Alla vigilia di Natale i due “Matteo” vanno a trovare l’amico comune Denis Verdini a Rebibbia, dove sta scontando la condanna a 6 anni e mezzo per il crac del Credito cooperativo fiorentino. D’altronde era stato proprio il suocero del leader leghista nel novembre 2019 ad ospitarli entrambi nella sua casa a Pian de’ Giullari (Firenze) per sigillare il “Patto del Chianti”: Renzi avrebbe fatto cadere Conte e in cambio Salvini avrebbe candidato una figura “debole” in Toscana. Non è andata così, o forse sì. Renzi e Salvini a Rebibbia non vanno insieme: il 23 dicembre il primo, il 24 il leghista. Si informano sulla salute di Denis ma parlano anche di politica. E il consiglio che l’ex sherpa di B. dà a entrambi è questo: “Ci vuole un governo di unità nazionale”.

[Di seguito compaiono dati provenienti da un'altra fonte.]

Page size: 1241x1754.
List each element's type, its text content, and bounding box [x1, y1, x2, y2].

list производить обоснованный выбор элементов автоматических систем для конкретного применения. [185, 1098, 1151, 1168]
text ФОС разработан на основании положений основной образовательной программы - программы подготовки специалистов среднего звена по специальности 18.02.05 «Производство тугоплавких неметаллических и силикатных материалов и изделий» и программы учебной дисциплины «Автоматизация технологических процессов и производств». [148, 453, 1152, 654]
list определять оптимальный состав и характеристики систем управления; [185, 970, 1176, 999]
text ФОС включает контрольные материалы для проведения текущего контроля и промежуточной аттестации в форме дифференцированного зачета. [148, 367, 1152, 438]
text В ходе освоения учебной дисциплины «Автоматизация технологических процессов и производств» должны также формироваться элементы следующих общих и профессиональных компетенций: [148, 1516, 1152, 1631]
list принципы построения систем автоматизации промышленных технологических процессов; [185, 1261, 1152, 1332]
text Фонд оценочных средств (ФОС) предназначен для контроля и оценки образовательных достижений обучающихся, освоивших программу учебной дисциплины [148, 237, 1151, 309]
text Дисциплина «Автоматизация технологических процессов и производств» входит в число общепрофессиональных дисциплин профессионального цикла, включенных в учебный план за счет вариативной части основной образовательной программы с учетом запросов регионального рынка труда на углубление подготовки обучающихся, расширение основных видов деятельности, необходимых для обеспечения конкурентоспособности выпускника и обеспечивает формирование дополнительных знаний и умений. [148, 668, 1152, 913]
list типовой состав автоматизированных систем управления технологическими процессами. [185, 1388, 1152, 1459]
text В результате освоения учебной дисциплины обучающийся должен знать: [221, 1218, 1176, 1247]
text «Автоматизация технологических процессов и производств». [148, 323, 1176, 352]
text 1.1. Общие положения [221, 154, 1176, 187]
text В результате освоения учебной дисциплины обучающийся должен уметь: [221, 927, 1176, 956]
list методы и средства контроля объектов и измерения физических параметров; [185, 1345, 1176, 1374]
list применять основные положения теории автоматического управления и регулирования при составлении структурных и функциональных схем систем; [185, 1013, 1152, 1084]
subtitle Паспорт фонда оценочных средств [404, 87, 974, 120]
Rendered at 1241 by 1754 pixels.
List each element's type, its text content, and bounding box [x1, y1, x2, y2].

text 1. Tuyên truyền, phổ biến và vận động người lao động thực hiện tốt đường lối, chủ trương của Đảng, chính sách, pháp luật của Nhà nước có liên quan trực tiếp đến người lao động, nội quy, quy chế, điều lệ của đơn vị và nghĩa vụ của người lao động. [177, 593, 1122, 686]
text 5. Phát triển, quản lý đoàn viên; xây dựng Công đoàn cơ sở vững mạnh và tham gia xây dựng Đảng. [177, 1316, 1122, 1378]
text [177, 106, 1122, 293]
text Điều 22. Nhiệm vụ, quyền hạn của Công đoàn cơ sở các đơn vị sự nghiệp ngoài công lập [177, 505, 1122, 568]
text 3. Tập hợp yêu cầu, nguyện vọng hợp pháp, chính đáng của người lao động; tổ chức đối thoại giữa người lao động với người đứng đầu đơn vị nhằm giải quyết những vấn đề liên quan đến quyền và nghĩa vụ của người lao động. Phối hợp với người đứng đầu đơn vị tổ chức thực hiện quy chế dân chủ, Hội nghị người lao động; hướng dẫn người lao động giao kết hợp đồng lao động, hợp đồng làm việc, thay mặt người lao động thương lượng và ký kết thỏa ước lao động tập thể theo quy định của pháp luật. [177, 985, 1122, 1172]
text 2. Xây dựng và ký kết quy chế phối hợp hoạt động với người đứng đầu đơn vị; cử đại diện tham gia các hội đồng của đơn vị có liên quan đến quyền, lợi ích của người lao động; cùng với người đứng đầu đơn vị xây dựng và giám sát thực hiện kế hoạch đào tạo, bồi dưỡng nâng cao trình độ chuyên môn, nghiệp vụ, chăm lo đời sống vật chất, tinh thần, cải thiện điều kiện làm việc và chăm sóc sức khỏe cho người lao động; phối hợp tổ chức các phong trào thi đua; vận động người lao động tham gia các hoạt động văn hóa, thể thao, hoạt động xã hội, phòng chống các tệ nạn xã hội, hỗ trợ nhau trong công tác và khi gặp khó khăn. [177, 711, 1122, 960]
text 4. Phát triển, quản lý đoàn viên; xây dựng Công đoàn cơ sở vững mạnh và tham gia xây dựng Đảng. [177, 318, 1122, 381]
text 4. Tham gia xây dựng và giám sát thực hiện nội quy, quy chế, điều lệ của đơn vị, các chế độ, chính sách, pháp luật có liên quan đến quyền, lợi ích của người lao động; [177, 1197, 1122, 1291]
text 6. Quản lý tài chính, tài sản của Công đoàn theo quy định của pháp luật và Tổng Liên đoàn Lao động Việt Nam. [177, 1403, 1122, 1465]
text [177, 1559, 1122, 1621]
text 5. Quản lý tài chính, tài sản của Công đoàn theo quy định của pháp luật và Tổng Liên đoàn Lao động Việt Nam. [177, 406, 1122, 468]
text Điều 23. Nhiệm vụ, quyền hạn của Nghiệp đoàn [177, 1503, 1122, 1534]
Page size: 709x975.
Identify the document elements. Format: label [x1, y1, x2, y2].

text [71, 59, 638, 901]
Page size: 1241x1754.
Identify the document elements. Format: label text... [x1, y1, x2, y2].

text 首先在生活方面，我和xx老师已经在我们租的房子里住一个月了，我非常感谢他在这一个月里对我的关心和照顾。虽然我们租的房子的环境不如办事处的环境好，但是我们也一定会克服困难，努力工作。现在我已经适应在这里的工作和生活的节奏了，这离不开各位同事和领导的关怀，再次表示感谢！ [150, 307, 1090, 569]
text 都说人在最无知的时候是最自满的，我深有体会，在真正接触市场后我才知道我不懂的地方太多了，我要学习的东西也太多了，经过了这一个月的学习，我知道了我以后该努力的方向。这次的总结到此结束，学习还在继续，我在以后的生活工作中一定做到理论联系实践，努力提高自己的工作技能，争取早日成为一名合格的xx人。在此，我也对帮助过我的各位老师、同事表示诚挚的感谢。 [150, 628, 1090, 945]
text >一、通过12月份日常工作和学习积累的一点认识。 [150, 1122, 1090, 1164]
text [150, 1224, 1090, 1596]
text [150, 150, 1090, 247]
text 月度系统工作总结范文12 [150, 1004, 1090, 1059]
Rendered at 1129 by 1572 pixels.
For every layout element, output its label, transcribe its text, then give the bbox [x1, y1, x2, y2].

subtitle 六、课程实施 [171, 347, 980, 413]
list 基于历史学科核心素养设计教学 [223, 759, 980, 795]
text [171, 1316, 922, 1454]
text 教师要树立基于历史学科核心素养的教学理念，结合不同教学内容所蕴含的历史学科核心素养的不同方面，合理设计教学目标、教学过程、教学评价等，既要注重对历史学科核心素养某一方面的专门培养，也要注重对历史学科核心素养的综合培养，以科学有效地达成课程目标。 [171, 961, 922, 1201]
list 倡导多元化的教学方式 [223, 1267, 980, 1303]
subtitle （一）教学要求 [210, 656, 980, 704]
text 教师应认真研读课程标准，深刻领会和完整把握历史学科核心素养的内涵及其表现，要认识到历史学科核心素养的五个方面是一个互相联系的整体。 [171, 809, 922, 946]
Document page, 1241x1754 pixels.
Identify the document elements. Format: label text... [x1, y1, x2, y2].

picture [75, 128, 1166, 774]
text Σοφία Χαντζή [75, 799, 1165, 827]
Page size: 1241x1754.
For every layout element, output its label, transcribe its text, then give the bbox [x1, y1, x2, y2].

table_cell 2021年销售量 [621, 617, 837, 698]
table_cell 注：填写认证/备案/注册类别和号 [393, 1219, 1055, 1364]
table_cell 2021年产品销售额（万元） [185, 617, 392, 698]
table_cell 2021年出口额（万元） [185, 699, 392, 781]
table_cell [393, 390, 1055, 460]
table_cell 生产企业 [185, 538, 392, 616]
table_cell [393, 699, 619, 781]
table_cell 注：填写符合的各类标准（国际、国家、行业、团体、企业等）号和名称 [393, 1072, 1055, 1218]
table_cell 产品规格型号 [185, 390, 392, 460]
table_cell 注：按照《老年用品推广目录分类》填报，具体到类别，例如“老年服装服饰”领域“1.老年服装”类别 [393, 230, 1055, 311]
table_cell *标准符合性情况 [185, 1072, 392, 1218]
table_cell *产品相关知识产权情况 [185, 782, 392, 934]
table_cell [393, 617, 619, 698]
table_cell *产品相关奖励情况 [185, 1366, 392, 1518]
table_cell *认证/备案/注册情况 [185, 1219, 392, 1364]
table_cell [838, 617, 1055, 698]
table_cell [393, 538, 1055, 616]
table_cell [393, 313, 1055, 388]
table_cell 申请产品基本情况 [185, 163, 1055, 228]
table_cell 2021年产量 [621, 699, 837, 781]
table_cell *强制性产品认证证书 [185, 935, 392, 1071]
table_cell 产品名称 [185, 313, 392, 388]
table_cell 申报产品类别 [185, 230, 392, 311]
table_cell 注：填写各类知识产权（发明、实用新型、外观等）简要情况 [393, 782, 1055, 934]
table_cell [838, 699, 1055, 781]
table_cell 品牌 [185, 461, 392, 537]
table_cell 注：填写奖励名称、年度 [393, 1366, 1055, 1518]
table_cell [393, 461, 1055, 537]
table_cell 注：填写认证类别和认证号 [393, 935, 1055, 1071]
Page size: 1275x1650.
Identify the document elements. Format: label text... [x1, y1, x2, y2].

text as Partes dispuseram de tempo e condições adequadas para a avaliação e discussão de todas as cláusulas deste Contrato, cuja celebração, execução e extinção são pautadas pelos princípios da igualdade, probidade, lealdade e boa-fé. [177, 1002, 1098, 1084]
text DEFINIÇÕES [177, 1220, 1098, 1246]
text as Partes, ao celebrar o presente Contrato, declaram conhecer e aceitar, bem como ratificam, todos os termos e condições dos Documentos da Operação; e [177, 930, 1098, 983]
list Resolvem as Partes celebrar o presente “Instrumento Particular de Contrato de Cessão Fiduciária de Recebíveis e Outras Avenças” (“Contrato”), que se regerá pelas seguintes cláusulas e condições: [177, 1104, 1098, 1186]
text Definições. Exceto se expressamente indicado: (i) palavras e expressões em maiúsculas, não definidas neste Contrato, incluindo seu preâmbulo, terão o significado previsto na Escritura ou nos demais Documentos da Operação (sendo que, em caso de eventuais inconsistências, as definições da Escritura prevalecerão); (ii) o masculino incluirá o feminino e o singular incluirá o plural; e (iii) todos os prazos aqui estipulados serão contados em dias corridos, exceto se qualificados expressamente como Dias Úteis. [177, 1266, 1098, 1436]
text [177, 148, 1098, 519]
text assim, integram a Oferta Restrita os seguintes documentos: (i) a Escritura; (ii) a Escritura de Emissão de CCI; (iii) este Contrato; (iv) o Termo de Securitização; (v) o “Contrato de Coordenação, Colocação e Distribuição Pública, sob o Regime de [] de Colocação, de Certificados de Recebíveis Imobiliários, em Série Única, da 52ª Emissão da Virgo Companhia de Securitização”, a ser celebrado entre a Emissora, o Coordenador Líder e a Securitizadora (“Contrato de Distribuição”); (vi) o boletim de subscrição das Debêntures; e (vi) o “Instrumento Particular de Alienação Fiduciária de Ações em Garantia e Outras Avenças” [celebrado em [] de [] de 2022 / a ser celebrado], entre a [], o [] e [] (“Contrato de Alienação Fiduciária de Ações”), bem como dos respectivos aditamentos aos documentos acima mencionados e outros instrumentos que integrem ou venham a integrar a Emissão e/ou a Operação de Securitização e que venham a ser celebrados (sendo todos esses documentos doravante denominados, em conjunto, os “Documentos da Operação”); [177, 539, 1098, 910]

I due “Matteo” si tornano a parlare a inizio anno, quando Renzi sta per lasciare il governo. Entrambi vogliono le larghe intese: il sogno del leader di Iv è quello di coinvolgere Salvini per istituzionalizzare la “svolta moderata” della Lega teorizzata da Giorgetti, mentre il segretario del Carroccio gli chiede di “andare fino in fondo”, avviando consultazioni nella Lega per i possibili premier e ministri. I nomi che escono piacciono molto a Renzi: Marta Cartabia, Giulio Sapelli e il solito Mario Draghi. Fantapolitica, a cui i due “Matteo” però credono davvero. Poi i fatti di Capitol Hill – da cui Salvini prende timidamente le distanze – bloccano tutto.

Si arriva a martedì sera. Il teatro è ancora il Senato, ma nel frattempo Renzi ha lasciato il governo e si sta votando la fiducia. Alle otto di sera, prima della “chiama”, il leader di Iv prova il blitz. Salvini gli telefona: “Matteo, se i tuoi votano no, Conte va a casa”. Renzi ci pensa, è combattuto. Ma ha un problema: alcuni dei suoi lo seguono, una decina di senatori no. Se il capo desse l’ordine, questi lo mollerebbero all’istante. Renzi lo sa e, nonostante le pressioni di Salvini, rinuncia: astensione. Ma i due mercoledì mattina si sentono per telefono e siglano un patto: “La maggioranza non ha più i numeri nelle commissioni – dice Renzi – d’ora in poi votiamo insieme e blocchiamo ogni provvedimento. Conte dovrà lasciare”. Salvini concorda. L’opposizione dei due “Matteo”.